Athens: Child versus adult

It’s been 25 years, more or less, to my last land-based trip to Greece and a whole new world of olive eating, alcohol drinking, Cyrillic reading opportunities have presented themselves. I outline five points of difference to this first two days in Athens of a beach holiday to what I remember from the early 1990s through adult and child eyes.


I can remember drinking a non-too-diverse range of bottled water, sprite and lemon tea as a child with memories of a choice of Dutch import Heineken and Amstel as the sole beer choice. A smell was enough to remind of the horror of pine-and-olive-enhanced Greek wine offering of Retsina. This has definitely moved on come 2017 with local beers Alfa and Mykonos a definite step up from the imports. Greek wine, I have since discovered, is a bit of a hidden gem. Syrah grapes are indigenous as well as Greek St George’s variety, which makes a dry, oaky red a favourite over the whites.

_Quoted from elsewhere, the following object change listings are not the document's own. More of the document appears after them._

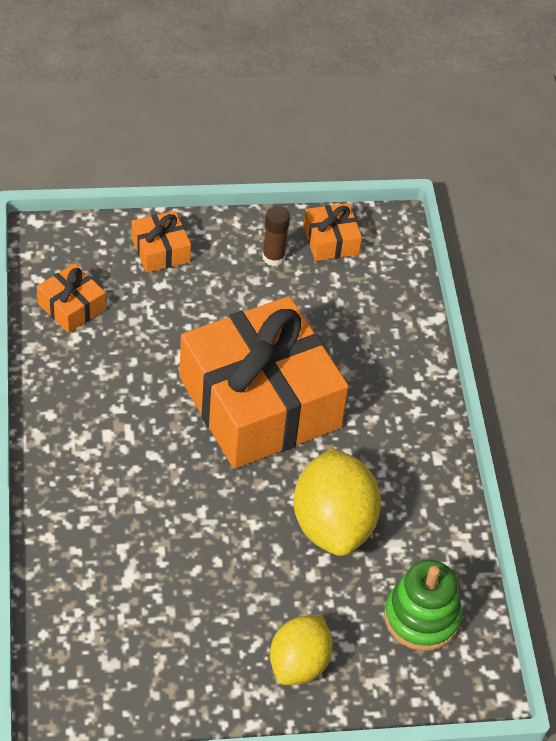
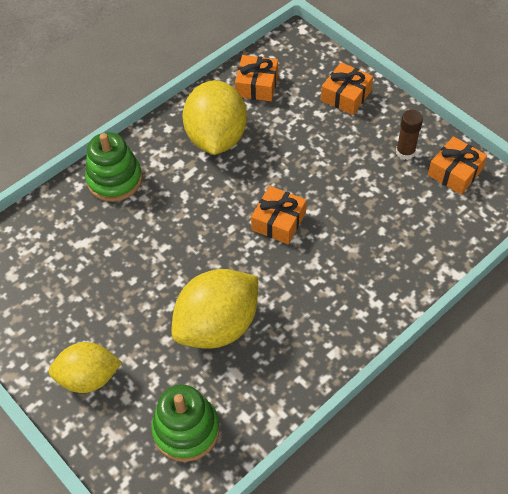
camera: 60 degrees right, 5 degrees up
orange gift [179,296,349,469] -> orange gift [251,186,307,244], size x0.41
none -> green stacking toy [85,132,142,202]
none -> yellow lemon [182,80,247,155]

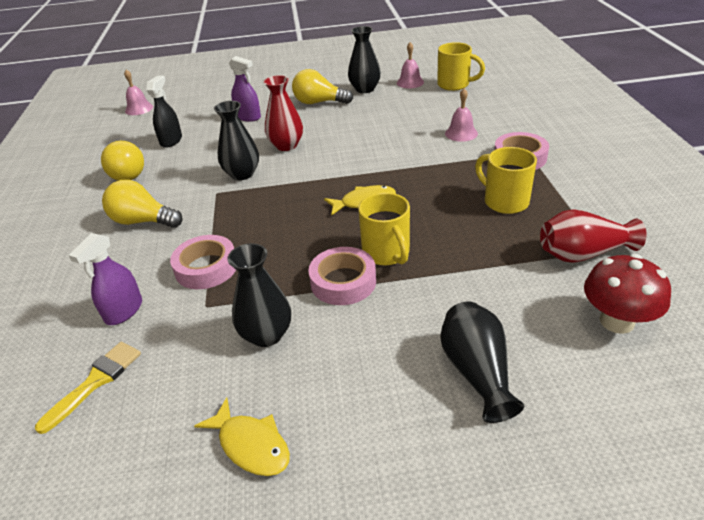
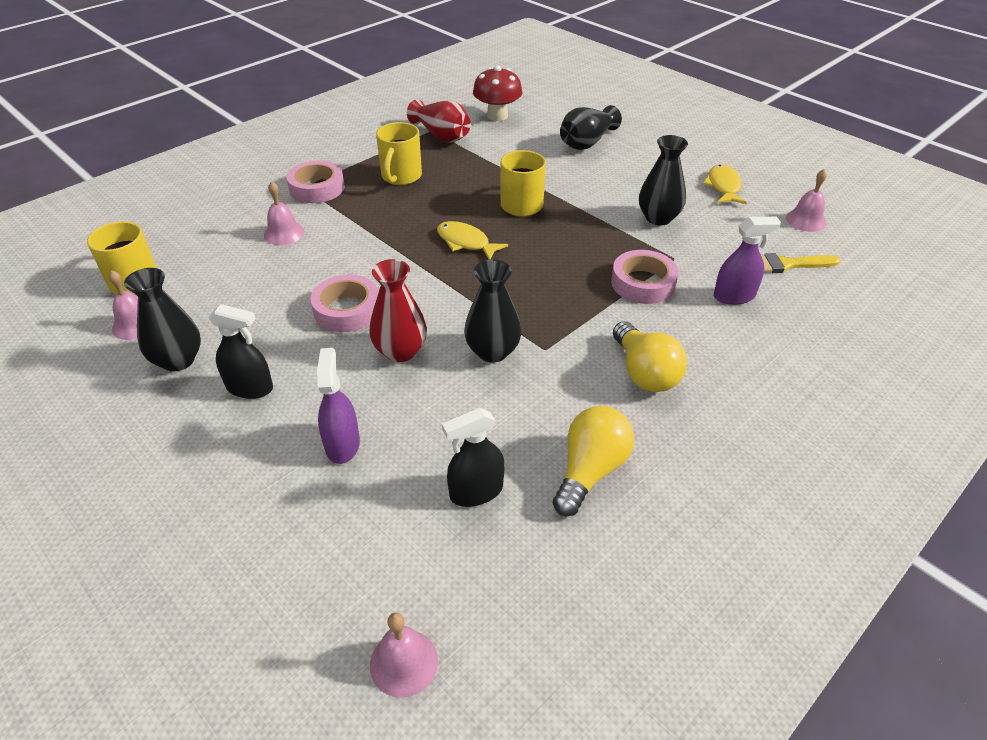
camera: 130 degrees left, 5 degrees up
yellow light bulb [292,69,353,104] -> black spray bottle [208,304,273,399]
pink tape [309,247,376,305] -> pink tape moved to [310,275,378,332]
none -> pink bell [786,169,827,232]

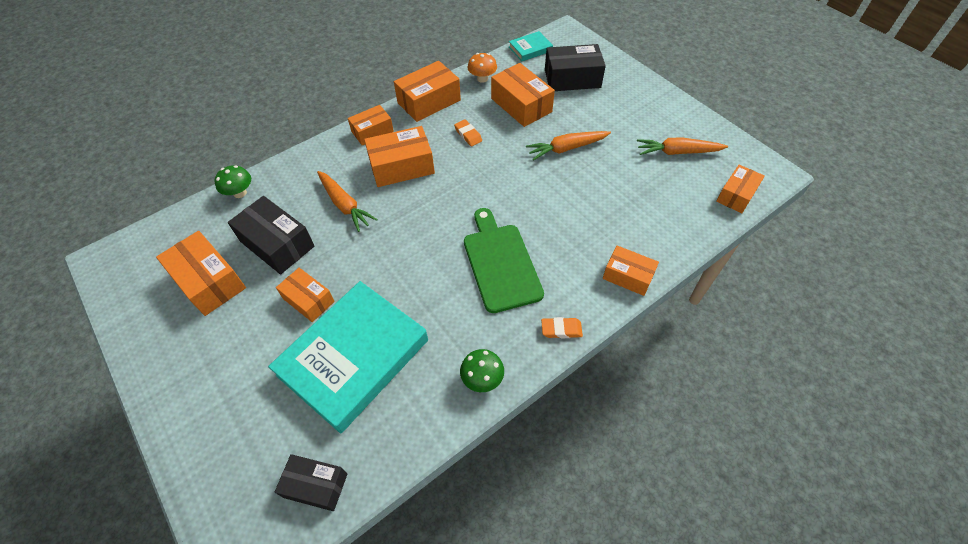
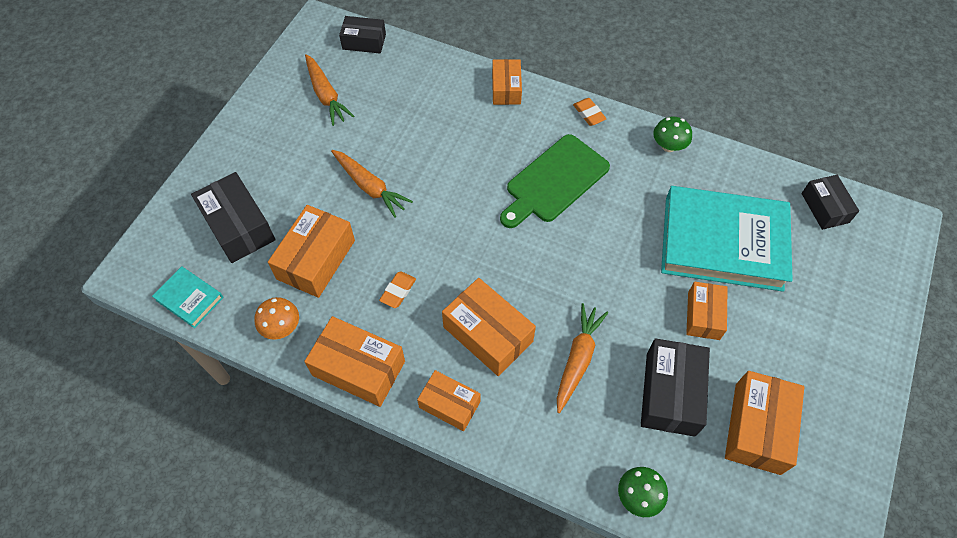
camera: 120 degrees left, 5 degrees up
orange box [716,165,765,213] -> black box [339,16,386,54]

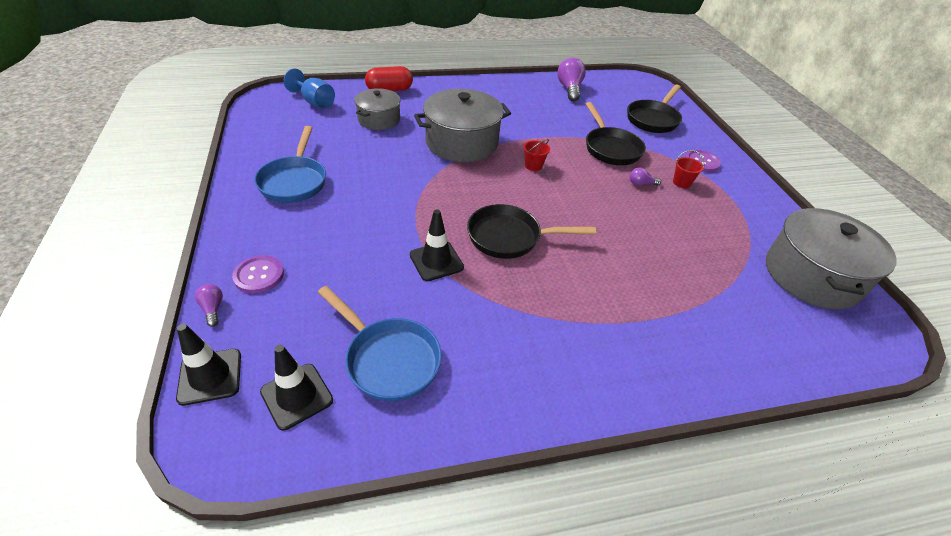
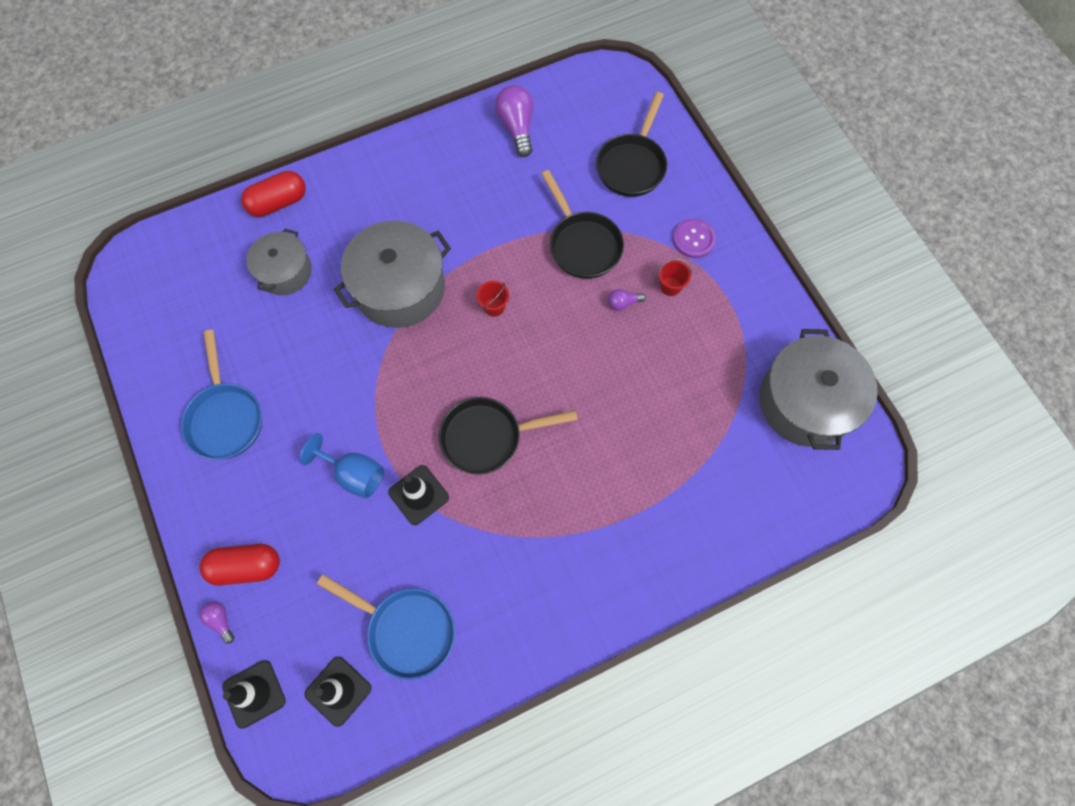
camera: 10 degrees left, 25 degrees up
purple button [232,255,284,293] -> red capsule [200,544,280,586]
blue goblet [284,68,335,109] -> blue goblet moved to [300,433,384,499]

I’ve come close to a 100% pork only diet in many countries with Souvalaki proving the pig staple in Greece for multiple childhood summer breaks. I’m happy to report no loss of standards here with Greco Project just off Syntagma Square providing any number of mini skewers with olive oil and oregano seasoning, padded out with Greek Salad and Pitta. Comfortable chairs too, 1990s Taverna were always kitted out with narrow rickety rope padded chairs that cut off the circulation to the backside (subsequent edit: still very much present outside of metropolitan Athens, cannot handle even a half of an adult rear end)

I can remember lumps of shark, huge prawns and sea bass being ubiquitous in the late 80s and early nineties though I’m coming to the conclusion the UK has a comparative advantage on seafood over The Mediterranean, hence haven’t got too involved in the seafood this time around. I’m eying up a lump of lamb next. Food-based entertainment in 2017 has paled into insignificance following my old man’s attempt to break up a dog fight by squeezing lemon juice in their eyes, a manoeuvre that led to an ape shit dog smashing up a table of confused-looking Germans.


Having seen this second time around a little context is probably required to get the most out of sightseeing. A typical ten year old probably isn’t that aware of the historical significance of Ancient Greece and has to take sites at face value: usually a bunch of rocks. Having since learnt Cyrillic and undertaken a politics degree with significant Philosophical learnings, it’s all a bit more interesting and a Plato museum, the various sackings of the Acropolis and a museum of the Acropolis site all make sense as an adult.

I actually had a direct comparison of Acropolis viewing from a height. In 1990 I can remember sitting on one of the adjacent hills to take in commentary and a light show of the monument, most memorably of it being set on fire by the Persians. In 2017 we took in Dinner in the Sky to be hoisted some fifty meters in the air on a dinning table for 20 people. Toilet worries aside, this provides a great view of the city, both historic and, with a few gas holders and a converted industrial estate, contemporary. Given the circumstances of serving, it was an excellent dinner for two hours with perhaps the best wine deal I’ve seem for a while to offset a selfie orgy. Good spot by Becky for something I was initially sceptical of.



Being the sole blond haired and fair skinned person on my family I can remember getting a bit of a rough deal with the then unheard of highs of a non-humid early thirties climate. Altitude training in the swampy high thirties in Asia means I’d say this is now comfortable for an adult and in retrospect not too excessive for children either. What was odd this weekend was a biblical shower after a humid morning that swept tree branches down the street and saw centimetre-wide pieces of hail clatter onto tin roofs. Man-made climate change in a polluted big city or freak event? I’m not too sure but it does seem to be the case these flash weird weather events are city based affairs.



The old lament ran that the Greeks invented the first flushing toilet around the birth of Christ, but with little development since. An output of this was I can always recall childhood toilets that couldn’t deal with paper, therefore having a stinking bucket of refuse present for solitary times. Not great for a hot day or a dicky stomach. I have no idea how my Dad managed to deal with an epic whisky hangover in one of these set ups. Luckily, that does seem to have been solved now, with some decent toilet technology in evidence in most locations.

Not being able to fully converse in the local language while getting a hair cut left me with a David Beckham fluffy curtains effort in 2002 Japan, so it was with some trepidation I tracked down Sir Barbers, just off Symtagma square. I’m happy to report EUR 15 here gets some reading material (and inspiration for the Plato museum), a cool retro decoration and an espresso with dessert. It also gets sincere English spoken to get a Brad Pitt haircut. Thanks for the reassurance here, Sir Barbers! No too long hair for patchy sun tan for me.